Text for analysis |
★ ★ ★ ★ ★

Coping with Psychosocial and Behavioural Issues during COVID-19

Considering that the current situation has taken a heavy toll on most peoples’ psychosocial well- being and addressing the situation is the need of the hour, the WHO released some psychosocial and behavioural considerations that should be followed during this crisis. Some important ones are as follows:

  • Awareness: Spread adequate awareness and regular updates of appropriate precautionary measures about the COVID-19.
  • Preparedness: Prepare beforehand to meet the challenges like scarcity of resources such as shortage of psychiatrists and counsellors, mental health infrastructure etc.
  • Community Approach: Deploy community health workers who, with appropriate training and supervision, can effectively deliver psychosocial interventions for the needy people.
  • Digital Initiatives: To help improve rural India’s mental health through telemedicine, initiatives like Schizophrenia Research India’s (SCARF) mobile bus clinic is being run by an NGO. There is need for scaling up such initiatives through public-private collaboration to bridge the rural-urban divide.
  • Curtailing Disinformation: Ignore fake news and social media posts that spread panic among people.
  • Recreational Activities: Include indoor recreational activities and relaxation exercises in daily routine.
  • Destigmatising the Issue: Sharing one’s story about mental health (through media campaigns) is the most effective strategy to reduce stigma attached with mental illness. If any symptoms develop, people should approach the healthcare system.

★ ★ ★ ★ ★

Supplied information |
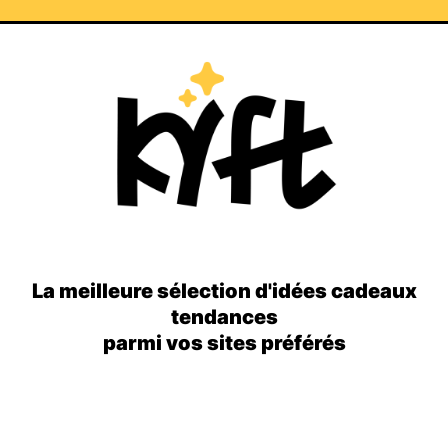
La meilleure sélection d'idées cadeaux
tendances
parmi vos sites préférés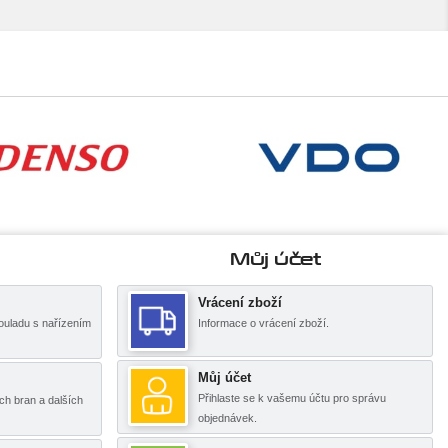
Můj účet
Vrácení zboží
ouladu s nařízením
Informace o vrácení zboží.
Můj účet
Přihlaste se k vašemu účtu pro správu
ch bran a dalších
objednávek.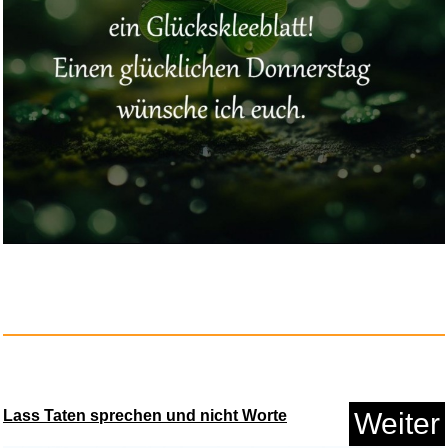
Agust D(SUGA) of BTS - [D -
DA...
Anzeige
Kneipp Intensiv Arnika Balsam ...
Lass Taten sprechen und nicht Worte
Weiter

★ ★ ★ ★ ★

Task to carry out | Write the next part of the text on coping with psychosocial and behavioural issues during COVID-19, picking up after its last sentence. The records have no connection to the text on coping with psychosocial issues during COVID-19.

Written reply |
  • Scaling of Intervention: State governments need to increase the funding and scale up their psychosocial interventions through community health workers.
  • Individual Support: Individuals who experience psychological distress must report or inform their difficulties, rather than hiding them. Individuals who experience persistent distress may seek help from the mental health professionals through available helplines or in hospitals in case of emergency situations.


COVID-19 carries significant psychosocial and mental health hazards. There is a paucity of research addressing the psychosocial well-being and behavioural issues during the COVID-19 pandemic. As the mortality and morbidity statistics are reaching new peaks every day, isolation and lockdown states are getting prolonged, recreational opportunities for people are lessened and the financial crisis is building in, mental health issues are likely to grow exponentially. There is a need to understand the psychosocial and behavioural perspectives of COVID-19 and delineate possible measures to cope with the pandemic for its effective management.